Y… la vida, como la nave inolvidable de Fellini… ¡va! Se va, sí, la vida. Se va la que no hemos llegado a vivir, es lo imperdonable; no la que no hayamos podido alcanzar, no está en nuestra mano poner hora a la “recogida” de la hermandad en la que, con júbilo, prestamos estación de penitencia terrenal; se va la que hemos dejado, sin tener por qué hacerlo, de vivir. Buscaremos y, con seguridad, encontraremos excusa para lo inexcusable: nuestra humana flaqueza reclama un escape a la indignidad -más, cuándo deviene a causa de lo estúpido-, pero no hallaremos razonado perdón capaz de dar consuelo a quien perdió, sin tener que hacerlo, lo que tuvo, sabiendo que no volverá, nunca.
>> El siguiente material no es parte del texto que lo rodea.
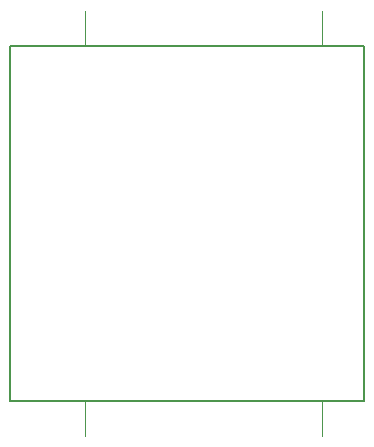
<source format=gbr>
%TF.GenerationSoftware,KiCad,Pcbnew,7.0.7-7.0.7~ubuntu23.04.1*%
%TF.CreationDate,2023-09-26T23:16:17+00:00*%
%TF.ProjectId,TFUSBSERIAL01,54465553-4253-4455-9249-414c30312e6b,REV*%
%TF.SameCoordinates,Original*%
%TF.FileFunction,Profile,NP*%
%FSLAX46Y46*%
G04 Gerber Fmt 4.6, Leading zero omitted, Abs format (unit mm)*
G04 Created by KiCad (PCBNEW 7.0.7-7.0.7~ubuntu23.04.1) date 2023-09-26 23:16:17*
%MOMM*%
%LPD*%
G01*
G04 APERTURE LIST*
%TA.AperFunction,Profile*%
%ADD10C,0.055880*%
%TD*%
%TA.AperFunction,Profile*%
%ADD11C,0.150000*%
%TD*%
G04 APERTURE END LIST*
D10*
X162000000Y-85300000D02*
X162000000Y-82300000D01*
D11*
X135594000Y-85317000D02*
X135594000Y-115317000D01*
X165594000Y-115317000D02*
X165594000Y-85317000D01*
X135594000Y-115317000D02*
X165594000Y-115317000D01*
D10*
X162000000Y-118300000D02*
X162000000Y-115300000D01*
X142000000Y-118300000D02*
X142000000Y-115300000D01*
D11*
X165594000Y-85317000D02*
X135594000Y-85317000D01*
D10*
X142000000Y-85300000D02*
X142000000Y-82300000D01*
M02*

</source>
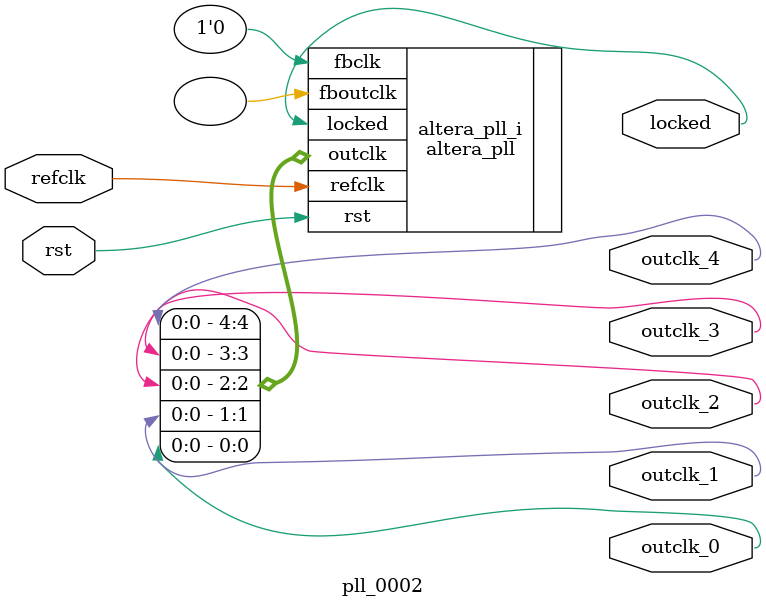
<source format=v>
`timescale 1ns/10ps
module  pll_0002(

	// interface 'refclk'
	input wire refclk,

	// interface 'reset'
	input wire rst,

	// interface 'outclk0'
	output wire outclk_0,

	// interface 'outclk1'
	output wire outclk_1,

	// interface 'outclk2'
	output wire outclk_2,

	// interface 'outclk3'
	output wire outclk_3,

	// interface 'outclk4'
	output wire outclk_4,

	// interface 'locked'
	output wire locked
);

	altera_pll #(
		.fractional_vco_multiplier("false"),
		.reference_clock_frequency("50.0 MHz"),
		.operation_mode("direct"),
		.number_of_clocks(5),
		.output_clock_frequency0("28.000000 MHz"),
		.phase_shift0("0 ps"),
		.duty_cycle0(50),
		.output_clock_frequency1("56.000000 MHz"),
		.phase_shift1("0 ps"),
		.duty_cycle1(50),
		.output_clock_frequency2("14.000000 MHz"),
		.phase_shift2("0 ps"),
		.duty_cycle2(50),
		.output_clock_frequency3("7.000000 MHz"),
		.phase_shift3("0 ps"),
		.duty_cycle3(50),
		.output_clock_frequency4("112.000000 MHz"),
		.phase_shift4("0 ps"),
		.duty_cycle4(50),
		.output_clock_frequency5("0 MHz"),
		.phase_shift5("0 ps"),
		.duty_cycle5(50),
		.output_clock_frequency6("0 MHz"),
		.phase_shift6("0 ps"),
		.duty_cycle6(50),
		.output_clock_frequency7("0 MHz"),
		.phase_shift7("0 ps"),
		.duty_cycle7(50),
		.output_clock_frequency8("0 MHz"),
		.phase_shift8("0 ps"),
		.duty_cycle8(50),
		.output_clock_frequency9("0 MHz"),
		.phase_shift9("0 ps"),
		.duty_cycle9(50),
		.output_clock_frequency10("0 MHz"),
		.phase_shift10("0 ps"),
		.duty_cycle10(50),
		.output_clock_frequency11("0 MHz"),
		.phase_shift11("0 ps"),
		.duty_cycle11(50),
		.output_clock_frequency12("0 MHz"),
		.phase_shift12("0 ps"),
		.duty_cycle12(50),
		.output_clock_frequency13("0 MHz"),
		.phase_shift13("0 ps"),
		.duty_cycle13(50),
		.output_clock_frequency14("0 MHz"),
		.phase_shift14("0 ps"),
		.duty_cycle14(50),
		.output_clock_frequency15("0 MHz"),
		.phase_shift15("0 ps"),
		.duty_cycle15(50),
		.output_clock_frequency16("0 MHz"),
		.phase_shift16("0 ps"),
		.duty_cycle16(50),
		.output_clock_frequency17("0 MHz"),
		.phase_shift17("0 ps"),
		.duty_cycle17(50),
		.pll_type("General"),
		.pll_subtype("General")
	) altera_pll_i (
		.rst	(rst),
		.outclk	({outclk_4, outclk_3, outclk_2, outclk_1, outclk_0}),
		.locked	(locked),
		.fboutclk	( ),
		.fbclk	(1'b0),
		.refclk	(refclk)
	);
endmodule


</source>
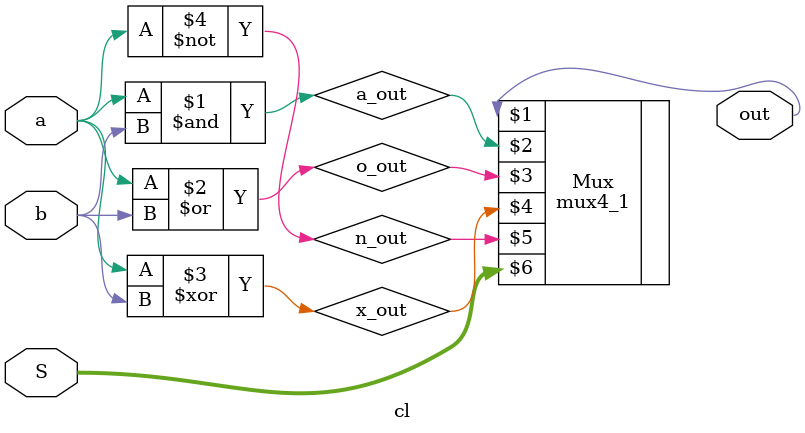
<source format=v>
module cl(output wire out, input wire a, b, input wire [1:0] S);

    wire a_out, o_out, x_out, n_out;

    and A(a_out, a, b);
    or O(o_out, a, b);
    xor X(x_out, a, b);
    not N(n_out, a);
    mux4_1 Mux(out, a_out, o_out, x_out, n_out, S);

endmodule
</source>
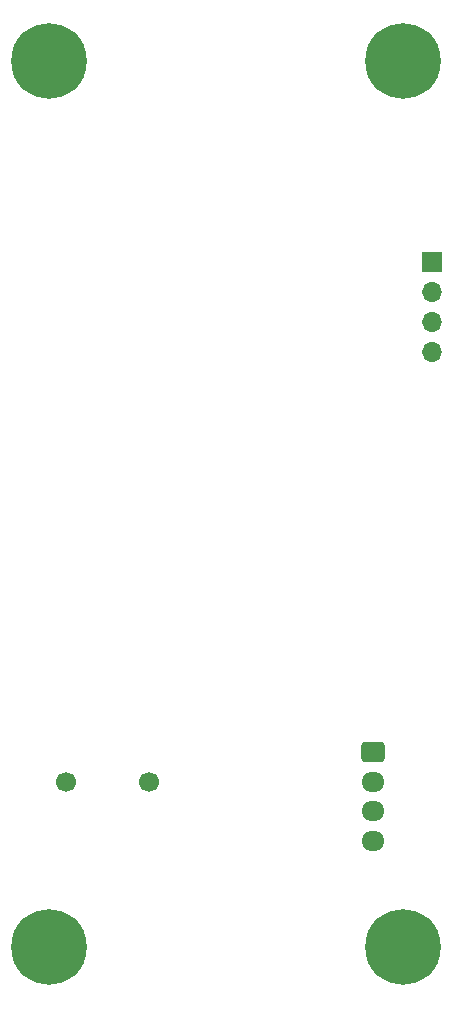
<source format=gbr>
%TF.GenerationSoftware,KiCad,Pcbnew,(6.0.0)*%
%TF.CreationDate,2022-10-20T10:52:43+02:00*%
%TF.ProjectId,ESP-input,4553502d-696e-4707-9574-2e6b69636164,rev?*%
%TF.SameCoordinates,Original*%
%TF.FileFunction,Soldermask,Bot*%
%TF.FilePolarity,Negative*%
%FSLAX46Y46*%
G04 Gerber Fmt 4.6, Leading zero omitted, Abs format (unit mm)*
G04 Created by KiCad (PCBNEW (6.0.0)) date 2022-10-20 10:52:43*
%MOMM*%
%LPD*%
G01*
G04 APERTURE LIST*
G04 Aperture macros list*
%AMRoundRect*
0 Rectangle with rounded corners*
0 $1 Rounding radius*
0 $2 $3 $4 $5 $6 $7 $8 $9 X,Y pos of 4 corners*
0 Add a 4 corners polygon primitive as box body*
4,1,4,$2,$3,$4,$5,$6,$7,$8,$9,$2,$3,0*
0 Add four circle primitives for the rounded corners*
1,1,$1+$1,$2,$3*
1,1,$1+$1,$4,$5*
1,1,$1+$1,$6,$7*
1,1,$1+$1,$8,$9*
0 Add four rect primitives between the rounded corners*
20,1,$1+$1,$2,$3,$4,$5,0*
20,1,$1+$1,$4,$5,$6,$7,0*
20,1,$1+$1,$6,$7,$8,$9,0*
20,1,$1+$1,$8,$9,$2,$3,0*%
G04 Aperture macros list end*
%ADD10RoundRect,0.250000X-0.725000X0.600000X-0.725000X-0.600000X0.725000X-0.600000X0.725000X0.600000X0*%
%ADD11O,1.950000X1.700000*%
%ADD12C,0.800000*%
%ADD13C,6.400000*%
%ADD14R,1.700000X1.700000*%
%ADD15O,1.700000X1.700000*%
%ADD16C,1.700000*%
G04 APERTURE END LIST*
D10*
%TO.C,J2*%
X107467500Y-133500000D03*
D11*
X107467500Y-136000000D03*
X107467500Y-138500000D03*
X107467500Y-141000000D03*
%TD*%
D12*
%TO.C,REF\u002A\u002A*%
X81697056Y-151697056D03*
X78302944Y-148302944D03*
X81697056Y-148302944D03*
X82400000Y-150000000D03*
X80000000Y-147600000D03*
X78302944Y-151697056D03*
D13*
X80000000Y-150000000D03*
D12*
X80000000Y-152400000D03*
X77600000Y-150000000D03*
%TD*%
%TO.C,REF\u002A\u002A*%
X108302944Y-148302944D03*
X110000000Y-152400000D03*
X108302944Y-151697056D03*
X111697056Y-151697056D03*
D13*
X110000000Y-150000000D03*
D12*
X111697056Y-148302944D03*
X112400000Y-150000000D03*
X110000000Y-147600000D03*
X107600000Y-150000000D03*
%TD*%
D14*
%TO.C,J3*%
X112500000Y-91950000D03*
D15*
X112500000Y-94490000D03*
X112500000Y-97030000D03*
X112500000Y-99570000D03*
%TD*%
D12*
%TO.C,REF\u002A\u002A*%
X111697056Y-73302944D03*
X111697056Y-76697056D03*
X112400000Y-75000000D03*
X107600000Y-75000000D03*
X108302944Y-76697056D03*
D13*
X110000000Y-75000000D03*
D12*
X110000000Y-72600000D03*
X110000000Y-77400000D03*
X108302944Y-73302944D03*
%TD*%
%TO.C,REF\u002A\u002A*%
X82400000Y-75000000D03*
X77600000Y-75000000D03*
X81697056Y-76697056D03*
X80000000Y-72600000D03*
X78302944Y-73302944D03*
X78302944Y-76697056D03*
D13*
X80000000Y-75000000D03*
D12*
X81697056Y-73302944D03*
X80000000Y-77400000D03*
%TD*%
D16*
%TO.C,J1*%
X81500000Y-136000000D03*
X88500000Y-136000000D03*
%TD*%
M02*

</source>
Lo llamamos; si pensamos que no responde, Le gritamos, hasta Se lo exigimos…: servicio de “atención al cliente” veinticuatro horas, de lunes a domingo, los trescientos sesenta y cinco días del año. Pero sólo convivimos con la idea de una prestación unilateral: Él es quien es, nosotros… apenas unas “pobres criaturas…” Pero no, ni siquiera en este “trato” entre Él y nosotros, las cosas funcionan así: da igual que Uno se siente a la mesa ya con los cuatro ases en la mano, y otros las tengamos todas por venir, no es esa la cuestión, que no es otra que coherencia y, si no generosidad, al menos, en la parte que toca, reciprocidad.
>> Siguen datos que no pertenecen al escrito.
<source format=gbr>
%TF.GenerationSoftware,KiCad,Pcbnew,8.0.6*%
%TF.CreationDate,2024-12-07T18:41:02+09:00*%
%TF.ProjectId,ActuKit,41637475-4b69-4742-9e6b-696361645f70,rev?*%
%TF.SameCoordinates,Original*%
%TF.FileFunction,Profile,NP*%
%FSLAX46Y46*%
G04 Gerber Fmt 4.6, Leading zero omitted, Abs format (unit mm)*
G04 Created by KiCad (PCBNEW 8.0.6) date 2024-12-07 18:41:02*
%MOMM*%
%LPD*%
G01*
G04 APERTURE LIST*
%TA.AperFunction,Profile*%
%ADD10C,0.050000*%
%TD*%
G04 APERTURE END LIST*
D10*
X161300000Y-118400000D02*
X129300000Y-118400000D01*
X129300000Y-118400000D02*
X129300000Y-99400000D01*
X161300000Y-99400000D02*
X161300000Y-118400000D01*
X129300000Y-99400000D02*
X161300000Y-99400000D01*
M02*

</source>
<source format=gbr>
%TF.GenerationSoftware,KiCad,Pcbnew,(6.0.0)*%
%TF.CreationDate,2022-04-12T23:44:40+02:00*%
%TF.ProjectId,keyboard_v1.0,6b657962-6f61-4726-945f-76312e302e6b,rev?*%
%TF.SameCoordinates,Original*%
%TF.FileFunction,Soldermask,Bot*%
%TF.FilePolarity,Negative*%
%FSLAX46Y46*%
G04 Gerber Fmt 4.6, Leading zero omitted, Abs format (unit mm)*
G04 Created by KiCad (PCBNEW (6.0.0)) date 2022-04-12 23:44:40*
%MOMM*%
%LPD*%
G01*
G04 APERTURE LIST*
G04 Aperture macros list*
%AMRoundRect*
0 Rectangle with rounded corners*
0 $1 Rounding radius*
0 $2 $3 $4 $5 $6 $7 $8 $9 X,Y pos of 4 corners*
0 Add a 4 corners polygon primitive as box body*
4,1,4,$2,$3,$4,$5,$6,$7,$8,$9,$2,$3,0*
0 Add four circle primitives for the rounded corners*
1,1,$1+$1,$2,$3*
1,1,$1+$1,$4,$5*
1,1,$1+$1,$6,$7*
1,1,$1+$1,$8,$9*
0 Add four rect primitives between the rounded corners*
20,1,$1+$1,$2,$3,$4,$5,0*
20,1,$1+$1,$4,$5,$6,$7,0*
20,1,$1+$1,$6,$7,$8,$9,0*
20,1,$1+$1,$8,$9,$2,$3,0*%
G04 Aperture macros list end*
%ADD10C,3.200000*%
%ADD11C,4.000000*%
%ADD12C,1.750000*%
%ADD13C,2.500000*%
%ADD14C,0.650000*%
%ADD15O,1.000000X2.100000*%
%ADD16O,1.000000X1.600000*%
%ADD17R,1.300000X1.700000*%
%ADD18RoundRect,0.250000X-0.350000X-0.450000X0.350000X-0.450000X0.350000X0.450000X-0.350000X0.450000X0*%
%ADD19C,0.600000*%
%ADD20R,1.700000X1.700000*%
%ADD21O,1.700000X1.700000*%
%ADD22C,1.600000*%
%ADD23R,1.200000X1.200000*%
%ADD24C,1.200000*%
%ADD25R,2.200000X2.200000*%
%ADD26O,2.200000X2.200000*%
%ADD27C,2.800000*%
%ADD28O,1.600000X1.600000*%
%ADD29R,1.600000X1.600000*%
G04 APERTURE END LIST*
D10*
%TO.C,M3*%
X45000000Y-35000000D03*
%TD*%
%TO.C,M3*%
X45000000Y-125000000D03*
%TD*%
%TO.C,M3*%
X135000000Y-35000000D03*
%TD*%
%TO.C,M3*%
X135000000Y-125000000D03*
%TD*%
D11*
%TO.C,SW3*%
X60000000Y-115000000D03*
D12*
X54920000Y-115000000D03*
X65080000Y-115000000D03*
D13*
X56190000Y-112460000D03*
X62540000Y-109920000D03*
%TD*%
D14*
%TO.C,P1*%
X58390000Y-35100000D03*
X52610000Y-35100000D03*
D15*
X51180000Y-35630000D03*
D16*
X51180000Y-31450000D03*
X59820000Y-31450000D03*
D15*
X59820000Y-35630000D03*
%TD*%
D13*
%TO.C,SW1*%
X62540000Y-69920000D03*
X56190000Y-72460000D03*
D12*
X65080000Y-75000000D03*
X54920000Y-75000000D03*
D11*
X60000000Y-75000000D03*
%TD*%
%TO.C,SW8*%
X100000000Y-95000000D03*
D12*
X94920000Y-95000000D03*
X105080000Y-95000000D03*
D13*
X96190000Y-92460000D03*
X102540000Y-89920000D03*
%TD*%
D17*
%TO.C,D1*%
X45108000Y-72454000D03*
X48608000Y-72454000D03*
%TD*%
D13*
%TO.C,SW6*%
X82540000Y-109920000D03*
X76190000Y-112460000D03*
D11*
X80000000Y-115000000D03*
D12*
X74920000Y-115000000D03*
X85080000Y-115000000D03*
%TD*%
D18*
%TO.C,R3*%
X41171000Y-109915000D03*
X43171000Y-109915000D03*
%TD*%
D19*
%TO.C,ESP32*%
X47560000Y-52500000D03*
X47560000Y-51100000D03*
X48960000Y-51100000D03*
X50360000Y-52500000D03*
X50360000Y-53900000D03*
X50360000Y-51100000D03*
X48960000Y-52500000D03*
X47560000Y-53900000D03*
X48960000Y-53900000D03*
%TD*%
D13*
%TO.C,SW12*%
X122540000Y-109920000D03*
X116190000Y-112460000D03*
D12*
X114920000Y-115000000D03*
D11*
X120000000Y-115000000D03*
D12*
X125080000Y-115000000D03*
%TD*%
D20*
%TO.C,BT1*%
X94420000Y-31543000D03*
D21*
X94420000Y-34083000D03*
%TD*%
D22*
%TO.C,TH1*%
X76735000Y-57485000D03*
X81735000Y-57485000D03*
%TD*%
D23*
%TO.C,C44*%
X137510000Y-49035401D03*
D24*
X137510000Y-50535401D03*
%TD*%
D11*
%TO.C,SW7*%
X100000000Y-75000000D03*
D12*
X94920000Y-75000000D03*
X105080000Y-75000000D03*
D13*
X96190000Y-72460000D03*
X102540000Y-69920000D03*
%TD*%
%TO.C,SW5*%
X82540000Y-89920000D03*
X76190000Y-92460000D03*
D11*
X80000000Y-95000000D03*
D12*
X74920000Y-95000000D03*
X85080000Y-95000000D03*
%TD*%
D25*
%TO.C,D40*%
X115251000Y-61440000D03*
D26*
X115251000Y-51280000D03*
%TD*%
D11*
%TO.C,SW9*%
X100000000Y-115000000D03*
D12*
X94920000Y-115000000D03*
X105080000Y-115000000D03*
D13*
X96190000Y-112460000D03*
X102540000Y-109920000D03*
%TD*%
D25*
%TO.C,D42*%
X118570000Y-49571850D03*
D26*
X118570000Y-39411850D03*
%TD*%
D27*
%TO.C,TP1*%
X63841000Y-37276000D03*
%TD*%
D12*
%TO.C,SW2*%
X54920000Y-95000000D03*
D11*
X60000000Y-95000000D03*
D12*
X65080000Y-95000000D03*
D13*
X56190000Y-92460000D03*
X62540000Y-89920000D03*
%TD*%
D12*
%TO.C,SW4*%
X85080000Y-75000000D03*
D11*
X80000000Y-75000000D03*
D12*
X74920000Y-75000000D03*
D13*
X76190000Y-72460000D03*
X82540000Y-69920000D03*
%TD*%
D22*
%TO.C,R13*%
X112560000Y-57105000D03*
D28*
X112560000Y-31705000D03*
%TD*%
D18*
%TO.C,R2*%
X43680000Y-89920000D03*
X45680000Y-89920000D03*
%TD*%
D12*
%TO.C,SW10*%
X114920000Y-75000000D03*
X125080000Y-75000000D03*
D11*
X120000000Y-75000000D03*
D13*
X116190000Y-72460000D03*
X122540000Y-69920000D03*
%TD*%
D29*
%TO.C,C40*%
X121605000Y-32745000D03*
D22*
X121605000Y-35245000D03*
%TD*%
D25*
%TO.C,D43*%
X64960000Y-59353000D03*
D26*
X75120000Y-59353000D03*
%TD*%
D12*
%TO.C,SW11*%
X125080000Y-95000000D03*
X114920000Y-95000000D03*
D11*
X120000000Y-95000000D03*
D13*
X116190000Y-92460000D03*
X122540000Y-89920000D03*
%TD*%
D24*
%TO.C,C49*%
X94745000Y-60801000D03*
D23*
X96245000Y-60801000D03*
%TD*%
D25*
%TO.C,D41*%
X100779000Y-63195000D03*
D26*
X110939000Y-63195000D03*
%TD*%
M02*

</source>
Es como una partida de ajedrez, sí, eso: una partida en el que se nos brinda la oportunidad de sentarnos ante un tablero al que sólo cada uno de nosotros tendrá opción de acceder, se nos proporcionan fichas con las que participar en el único juego que de verdad importa -las blancas tienen Dueño, las nuestras serán, siempre, negras-, un juego en el que no podremos dar jaque al Rey, jamás, pero no por eso desvirtuado. Hay que mover ficha, y hacerlo con sensatez, al menos con una mínima intervención de la cordura: cada movimiento tendrá sus consecuencias y estas marcarán el desenlace de la partida. Hemos de proteger a nuestro rey porque, aunque no podamos dar jaque mate, si podemos evitar que nos lo den, hemos de conseguir “tablas”, está previsto en el guion.
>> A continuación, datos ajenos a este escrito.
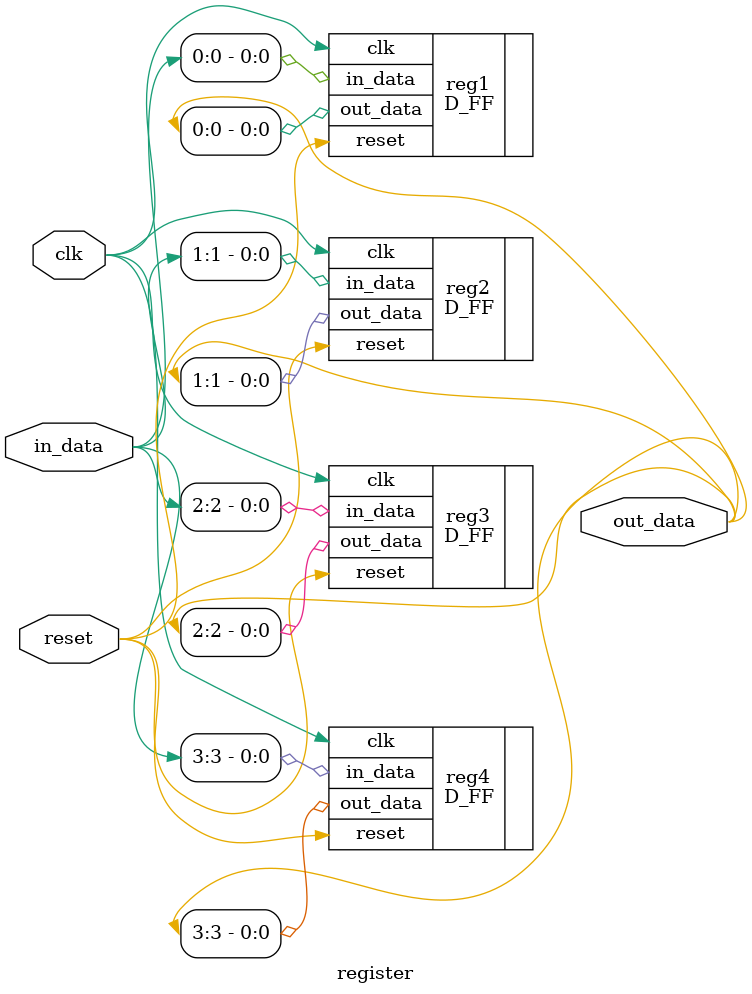
<source format=v>
module register(clk,in_data,out_data,reset);
	input clk;
	input reset;
	input[3:0] in_data;
	output[3:0] out_data;
	D_FF reg1(.clk(clk),.reset(reset),.in_data(in_data[0]),.out_data(out_data[0]));
	D_FF reg2(.clk(clk),.reset(reset),.in_data(in_data[1]),.out_data(out_data[1]));
	D_FF reg3(.clk(clk),.reset(reset),.in_data(in_data[2]),.out_data(out_data[2]));
	D_FF reg4(.clk(clk),.reset(reset),.in_data(in_data[3]),.out_data(out_data[3]));
endmodule
</source>
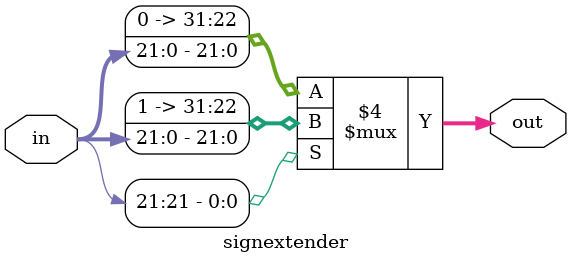
<source format=v>
`timescale 1ns / 1ps


module signextender(in, out);
input [21:0] in;
output reg [31:0] out;
always@(in)
begin
    if(in[21] == 1)
    begin
        out = {10'b1111111111, in};
    end
    else
    begin
        out = {10'b0000000000, in};
    end
end
endmodule

</source>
Nos queremos demasiado. Esto está bien, ¡claro!, es más: pienso que es necesario hacerlo, pero no hasta el punto de consentirnos lo que no permitimos a los demás; alabar, si nos es propio, lo que condenamos cuando es ajeno; o perdonarnos lo que seríamos incapaces de indultar al prójimo; esto no es bien quererse, es malcriarse, adulterarse, engañarse y equivocarse, es hacer un movimiento equivocado, que deja desguarnecido un flanco importante, y vulnerable al rey.

Si nos acordamos de santa Bárbara, sólo, cuando truena; “echamos mano” de esa relación, casi siempre postergada u olvidada, con Él, tan sólo al llegar a sabernos, o al menos a sentirnos, indefensos o incapaces, o acumular ambas sensaciones de una vez ¿Relación?, no puede haber relación sin participación… de todas las partes -valga la redundancia- implicadas en ella. Buscamos y damos validez a excusas, si de nosotros se trata, que ni siquiera consideraríamos para otros.

Vida adelante, rara será la vez en la que, al no encontrar la respuesta que esperamos o la que creemos necesitar, hagamos, al menos, un sutil examen de conciencia, a ser posible llevado a cabo con un poco, aunque sólo fuese un poco, de objetividad. Por el contrario, seguiremos, con empeño asombroso y pertinaz, cualquier rastro que nos conduzca a dar con un “culpable”, situado, eso sí, fuera de nuestra personal e íntima conciencia. Nos perdonamos en demasía... sí.

No deberíamos esperar a quien no quisimos aguardar, no podemos exigir a quien hemos ignorado, ni tendríamos que pedir a quien no dimos; la coherencia no se puede aplicar en un solo sentido, ha de estar presente, siempre, en ambos, de lo contrario no se trata de coherencia.

Alguien dijo, y le doy la razón, que Dios -cada quien lo considere a su manera- está exactamente en el lugar en el que lo hemos colocado.